Adequate daily intake of vitamin K is 90 mcg for women and 120 mcg for men. Since it is fat-soluble, it’s a good idea to consume it with a healthy dietary fat source. Vitamin K levels should not be ignored when supplementing one’s diet with vitamin D3, as high levels of vitamin D3 have been shown to cause blood vessel calcification when vitamin K levels are low.

While calcium makes up most of the tissue found in bone and teeth, magnesium gives those structures their strength and rigidity. In addition, adequate levels of magnesium must be present for the absorption and metabolism of calcium to occur.

Dietary sources of magnesium include spinach and other leafy greens, whole grains, dark chocolate, nuts like almonds and walnuts, legumes, and avocado. Magnesium can also be taken in supplement form, and comes in many varieties.

Make sure you are taking all four supplements to optimize bone health. It’s always a good idea to get bloodwork to determine serum levels of these substances. Make sure to consult with your physician before starting any of these supplements, especially if you are taking medications which may interfere with or interact with supplementation.

Yes You Are Shrinking


Have you ever noticed that people tend to shrink as they get older? This phenomenon is pretty much unavoidable, but at least we can take steps to minimize the amount of height loss over time.

On a personal note, I hit 5 feet, 5-1/2 inches at my tallest when I was 17, and remained there until I reached the age of 40. Then I noticed a loss of 1/4 inch, putting me at 5 feet, 5-1/4 inches. By the time I began competing in NPC bodybuilding events, I was at 5 feet, 5 inches. Now, at the age of 49, I stand at 5 feet, 4-1/2 inches. Though I will never be as short as my 4 foot 8 inch Japanese grandmother was, I am definitely losing height as I get older.

Numerous research studies have demonstrated that the process of shrinking stature begins as early as our 30’s, with men losing about an inch between the ages of 30 and 70, and women losing twice that amount. The shrinkage continues into our 70’s and 80’s too. There are a number of reasons why we lose height over time:

1. Cartilage which cushions the joints begins to compress and wear down, and in weight-bearing joints like the spine, hips, knees and ankles, results in a loss of stature.
2. The ratio of bone formation versus bone absorption decreases, and the bones become more weak. In women, the loss of estrogen after menopause further decreases the rate of bone formation.
3. Over time, muscle mass gradually decreases, a process known as sarcopenia. This results in a decrease in postural strength and stability.

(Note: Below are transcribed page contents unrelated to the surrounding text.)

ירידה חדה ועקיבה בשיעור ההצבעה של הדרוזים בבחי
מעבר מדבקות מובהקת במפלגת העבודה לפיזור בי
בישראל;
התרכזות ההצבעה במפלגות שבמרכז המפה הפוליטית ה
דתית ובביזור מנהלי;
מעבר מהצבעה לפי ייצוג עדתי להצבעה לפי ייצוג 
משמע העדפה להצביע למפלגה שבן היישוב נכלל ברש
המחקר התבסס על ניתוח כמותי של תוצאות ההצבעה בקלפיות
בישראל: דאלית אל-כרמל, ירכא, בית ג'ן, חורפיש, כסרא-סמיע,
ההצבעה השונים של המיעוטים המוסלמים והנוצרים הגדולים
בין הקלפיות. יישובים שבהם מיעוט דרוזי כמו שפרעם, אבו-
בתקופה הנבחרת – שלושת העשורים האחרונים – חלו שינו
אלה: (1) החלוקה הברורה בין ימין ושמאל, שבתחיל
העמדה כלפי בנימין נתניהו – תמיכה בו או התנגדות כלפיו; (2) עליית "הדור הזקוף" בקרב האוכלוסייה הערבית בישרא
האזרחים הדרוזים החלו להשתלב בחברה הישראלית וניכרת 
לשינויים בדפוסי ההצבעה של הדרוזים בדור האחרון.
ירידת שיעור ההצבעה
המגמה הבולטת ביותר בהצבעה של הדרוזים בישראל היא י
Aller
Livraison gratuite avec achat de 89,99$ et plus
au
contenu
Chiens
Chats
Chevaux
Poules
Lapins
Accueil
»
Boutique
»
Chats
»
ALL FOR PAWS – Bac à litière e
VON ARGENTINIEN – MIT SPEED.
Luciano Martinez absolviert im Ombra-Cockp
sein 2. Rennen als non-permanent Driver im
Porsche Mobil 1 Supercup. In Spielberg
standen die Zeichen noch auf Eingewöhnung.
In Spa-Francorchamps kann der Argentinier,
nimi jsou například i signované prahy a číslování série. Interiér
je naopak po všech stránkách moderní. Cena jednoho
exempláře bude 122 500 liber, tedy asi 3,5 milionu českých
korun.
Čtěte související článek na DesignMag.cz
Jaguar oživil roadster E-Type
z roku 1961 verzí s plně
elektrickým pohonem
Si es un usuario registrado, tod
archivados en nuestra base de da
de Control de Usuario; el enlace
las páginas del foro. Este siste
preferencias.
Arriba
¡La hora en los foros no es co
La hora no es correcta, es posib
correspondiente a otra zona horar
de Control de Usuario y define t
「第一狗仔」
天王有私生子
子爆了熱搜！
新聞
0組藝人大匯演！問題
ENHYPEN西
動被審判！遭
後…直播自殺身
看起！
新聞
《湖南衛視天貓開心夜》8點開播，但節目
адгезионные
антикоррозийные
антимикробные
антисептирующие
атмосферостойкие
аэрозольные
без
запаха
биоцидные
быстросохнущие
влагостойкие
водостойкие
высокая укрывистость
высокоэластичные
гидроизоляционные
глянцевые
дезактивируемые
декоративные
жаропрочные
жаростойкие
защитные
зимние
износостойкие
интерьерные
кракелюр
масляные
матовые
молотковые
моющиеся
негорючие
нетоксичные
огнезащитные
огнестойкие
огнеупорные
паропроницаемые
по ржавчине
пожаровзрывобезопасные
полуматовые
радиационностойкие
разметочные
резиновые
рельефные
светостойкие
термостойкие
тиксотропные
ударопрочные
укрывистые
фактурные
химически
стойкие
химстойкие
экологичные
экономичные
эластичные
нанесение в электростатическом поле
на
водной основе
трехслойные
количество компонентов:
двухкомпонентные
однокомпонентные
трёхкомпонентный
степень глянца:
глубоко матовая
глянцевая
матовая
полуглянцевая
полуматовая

How can we minimize the rate of shrinkage in height as we age? Here are some guidelines to follow:

– Perform weight-bearing exercise at least three days per week.
– Consume foods rich in calcium and vitamin D.
– Sit up straight!
– Quit smoking.
– Avoid excessive intake of alcohol and caffeine.
– Don’t starve yourself or practice perpetual dieting.

When you visit your primary care provider for your annual checkup, make sure that your height is measured. If you avoid regular checkups, get into the habit of checking your height once a year, either on your birthday or at the beginning of the year so that you have a standard time of year to measure it. According to numerous studies, a loss of 1 to 2 inches within a year correlates with a higher risk of hip and non-vertebral fractures, and should be investigated by a physician.